Come già anticipato, voteremo contrari all'odg sottoscritto da PD, Riformisti e Lista Sala che esprime sostegno all'approvazione del ddl "Salva-Milano". La norma “Salva Milano” non affronta i problemi dell'urbanistica, mentre consolida pratiche che a Milano stanno favorendo la speculazione e il consumo di suolo. Va detto però che anche qualora la norma non passasse il vaglio del Senato, molte delle incongruenze qui evidenziate rimarrebbero tali. Tutto ciò ci porta a concludere che il problema è molto più ampio e complesso ma richiede una soluzione (politica!) urgente per superare un modello di sviluppo urbanistico ormai non più rispondente ai bisogni delle persone.

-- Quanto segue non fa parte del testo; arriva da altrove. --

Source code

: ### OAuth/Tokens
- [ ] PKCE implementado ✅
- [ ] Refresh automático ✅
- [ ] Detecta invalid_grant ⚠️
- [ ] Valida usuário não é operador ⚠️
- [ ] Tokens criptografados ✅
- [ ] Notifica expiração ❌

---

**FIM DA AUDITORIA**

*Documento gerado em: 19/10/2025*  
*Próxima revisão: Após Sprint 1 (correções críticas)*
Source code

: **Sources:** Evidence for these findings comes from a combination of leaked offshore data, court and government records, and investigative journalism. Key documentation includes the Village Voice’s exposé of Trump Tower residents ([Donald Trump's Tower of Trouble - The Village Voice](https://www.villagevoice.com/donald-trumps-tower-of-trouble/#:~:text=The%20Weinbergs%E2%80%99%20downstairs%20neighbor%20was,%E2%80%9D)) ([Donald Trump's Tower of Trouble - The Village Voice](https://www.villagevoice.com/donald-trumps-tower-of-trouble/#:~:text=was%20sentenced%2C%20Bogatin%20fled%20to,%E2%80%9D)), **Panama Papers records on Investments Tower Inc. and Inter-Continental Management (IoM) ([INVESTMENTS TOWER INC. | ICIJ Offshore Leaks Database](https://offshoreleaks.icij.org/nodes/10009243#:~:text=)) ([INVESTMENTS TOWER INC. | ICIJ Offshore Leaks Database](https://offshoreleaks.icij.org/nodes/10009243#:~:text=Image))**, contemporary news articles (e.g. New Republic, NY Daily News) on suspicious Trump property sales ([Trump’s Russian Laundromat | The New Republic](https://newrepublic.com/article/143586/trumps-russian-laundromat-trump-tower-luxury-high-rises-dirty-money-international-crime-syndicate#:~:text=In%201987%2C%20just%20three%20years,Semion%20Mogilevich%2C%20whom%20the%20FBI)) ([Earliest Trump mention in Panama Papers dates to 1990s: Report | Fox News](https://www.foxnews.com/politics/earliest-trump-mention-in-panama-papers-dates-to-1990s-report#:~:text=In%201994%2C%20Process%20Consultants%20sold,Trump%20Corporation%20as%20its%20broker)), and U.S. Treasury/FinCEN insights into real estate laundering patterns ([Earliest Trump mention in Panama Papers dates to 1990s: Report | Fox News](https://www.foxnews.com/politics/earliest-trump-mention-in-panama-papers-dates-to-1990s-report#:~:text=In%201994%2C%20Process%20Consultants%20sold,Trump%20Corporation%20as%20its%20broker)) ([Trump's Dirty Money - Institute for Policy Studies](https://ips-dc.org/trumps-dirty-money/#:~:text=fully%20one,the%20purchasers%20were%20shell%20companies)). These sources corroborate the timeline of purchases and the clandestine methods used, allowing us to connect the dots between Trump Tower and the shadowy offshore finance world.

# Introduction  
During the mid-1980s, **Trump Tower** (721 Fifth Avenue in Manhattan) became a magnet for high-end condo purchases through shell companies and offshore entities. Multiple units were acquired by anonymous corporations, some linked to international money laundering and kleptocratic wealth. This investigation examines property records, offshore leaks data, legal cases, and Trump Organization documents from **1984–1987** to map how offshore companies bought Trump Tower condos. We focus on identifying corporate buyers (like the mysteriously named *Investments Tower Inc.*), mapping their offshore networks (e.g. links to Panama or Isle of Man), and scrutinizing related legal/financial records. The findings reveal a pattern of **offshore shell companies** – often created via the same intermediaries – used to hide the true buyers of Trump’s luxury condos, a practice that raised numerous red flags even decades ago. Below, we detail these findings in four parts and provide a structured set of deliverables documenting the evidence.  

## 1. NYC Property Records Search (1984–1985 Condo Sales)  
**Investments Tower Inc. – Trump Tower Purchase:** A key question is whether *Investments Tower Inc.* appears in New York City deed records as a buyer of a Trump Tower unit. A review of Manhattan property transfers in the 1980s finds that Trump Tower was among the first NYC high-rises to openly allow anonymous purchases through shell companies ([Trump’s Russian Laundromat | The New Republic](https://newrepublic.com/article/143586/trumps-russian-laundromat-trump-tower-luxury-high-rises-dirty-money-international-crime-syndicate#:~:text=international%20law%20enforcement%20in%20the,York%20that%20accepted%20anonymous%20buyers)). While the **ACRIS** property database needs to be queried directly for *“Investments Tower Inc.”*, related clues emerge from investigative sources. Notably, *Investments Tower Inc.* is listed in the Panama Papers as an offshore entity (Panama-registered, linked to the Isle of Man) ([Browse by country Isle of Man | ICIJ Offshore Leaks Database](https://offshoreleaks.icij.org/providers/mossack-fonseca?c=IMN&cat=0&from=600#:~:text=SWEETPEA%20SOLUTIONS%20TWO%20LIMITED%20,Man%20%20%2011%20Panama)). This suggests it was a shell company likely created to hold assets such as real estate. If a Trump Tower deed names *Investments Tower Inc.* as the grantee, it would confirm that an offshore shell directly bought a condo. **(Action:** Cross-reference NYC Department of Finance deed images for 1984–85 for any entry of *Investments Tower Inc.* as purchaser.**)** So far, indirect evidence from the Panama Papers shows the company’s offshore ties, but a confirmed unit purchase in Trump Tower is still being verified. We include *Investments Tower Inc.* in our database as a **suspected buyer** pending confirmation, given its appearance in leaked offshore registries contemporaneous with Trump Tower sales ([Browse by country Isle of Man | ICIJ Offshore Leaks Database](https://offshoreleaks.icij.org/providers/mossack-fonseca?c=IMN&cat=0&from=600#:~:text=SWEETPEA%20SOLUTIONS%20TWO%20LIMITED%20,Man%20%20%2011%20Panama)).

*La volumetria urbanistica è definita dalla superficie lorda (SL) moltiplicata per l’altezza virtuale di tre metri. Quella che invece non viene conteggiata è invece la superficie accessoria (SA). Parliamo di un volume che può superare anche il 30% del costruito e che, tuttavia, non viene conteggiato nel momento in cui si definiscono gli indici e le volumetrie che possono essere utilizzate in una ristrutturazione o nuova edificazione, dove viene contata solo la superficie lorda (SL), cioè quella virtuale. Per capirci, demolendo un capannone di 1000 mq di SL (virtuale) si può ricostruire un condominio della stessa SL (virtuale) ma con l’aggiunta delle superfici accessorie, che possono far crescere l’edificio fino a 1300 mq (reali). Se a ciò sommiamo incentivi volumetrici (come le premialità previste dal PGT) il risultato è un aumento sostanziale delle dimensioni finali.